There are basically two types of charged black holes, Reissner–Nordström, and Kerr–Newman.
Next, Hawking radiation itself is mostly electromagnetic. The numerous popular articles which say that Hawking radiation is particle/anti-particle pairs in which one of each pair gets swallowed by the black hole are misleading. Hawking radiation is almost entirely electromagnetic radiation---that is, photons. You can still use the language of particle/anti-particle, but it is a bit misleading.
If Hawking radiation is true why isn't the entire universe glowing?
This answer claims that Hawking radiation is just photons. Photons are EM neutral.
Now basically there are different interpretations of Hawking radiation, but what they mainly say is that the evaporation itself does not come from the black hole itself (nothing can escape the black hole), but from near outside the horizon.
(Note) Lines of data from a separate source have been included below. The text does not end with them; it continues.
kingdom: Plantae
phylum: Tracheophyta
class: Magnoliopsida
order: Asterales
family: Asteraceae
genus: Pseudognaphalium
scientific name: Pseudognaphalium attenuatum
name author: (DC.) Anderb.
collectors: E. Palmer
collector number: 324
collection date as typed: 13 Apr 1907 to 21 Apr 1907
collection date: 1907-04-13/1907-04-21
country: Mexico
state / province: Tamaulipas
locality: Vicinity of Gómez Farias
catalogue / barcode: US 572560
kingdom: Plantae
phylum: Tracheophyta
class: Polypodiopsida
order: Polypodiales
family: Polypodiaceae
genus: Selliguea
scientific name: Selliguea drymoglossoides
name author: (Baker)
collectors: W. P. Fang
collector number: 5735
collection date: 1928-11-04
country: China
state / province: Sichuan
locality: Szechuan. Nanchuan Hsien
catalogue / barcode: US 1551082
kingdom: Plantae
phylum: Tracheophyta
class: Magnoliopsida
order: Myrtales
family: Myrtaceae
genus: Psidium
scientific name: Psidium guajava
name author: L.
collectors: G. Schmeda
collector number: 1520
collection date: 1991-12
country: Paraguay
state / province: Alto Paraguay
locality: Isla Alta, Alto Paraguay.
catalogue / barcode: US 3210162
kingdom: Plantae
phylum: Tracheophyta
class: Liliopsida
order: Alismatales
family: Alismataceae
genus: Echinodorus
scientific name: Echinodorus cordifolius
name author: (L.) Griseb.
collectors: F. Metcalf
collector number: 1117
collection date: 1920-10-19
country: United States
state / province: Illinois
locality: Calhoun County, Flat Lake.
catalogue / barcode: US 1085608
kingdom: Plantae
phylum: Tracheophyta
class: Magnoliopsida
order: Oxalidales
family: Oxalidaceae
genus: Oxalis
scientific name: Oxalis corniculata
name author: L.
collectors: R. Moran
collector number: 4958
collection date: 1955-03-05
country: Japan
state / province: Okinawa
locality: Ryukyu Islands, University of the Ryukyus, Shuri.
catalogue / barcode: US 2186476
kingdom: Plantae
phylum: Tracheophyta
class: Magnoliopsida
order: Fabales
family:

Hawking radiation comes from the horizon, not from the black hole itself If you are worrying if your hypothetical black hole completely evaporates, i.e. no more horizon, it means that the electrons will just disperse due to the electrostatic repulsion, (once the body stops being a black hole).
Violation of the Law of Conservation of Charge in black hole?
Are electrons just incompletely evaporated black holes?
Now these answers claim that BHs evaporate in a way that their leftovers are basically charged particles, that is, the charge that the BH did not evaporate stays during evaporation, until the BH's mass is not enough to create a event horizon anymore, and the BH ceases to exist anymore, and the leftover electrons just disperse.
Based on these it might be possible that the BH evaporates just photons, EM neutral particles, thus no EM charge is really evaporated from the BH, and the BH keeps its entire charge during the whole process of evaporation. At that point, as the BH's mass reduces so that it cannot create a event horizon anymore, the leftover electrons just disperse.
Question:
- Does a BH evaporate its EM charge?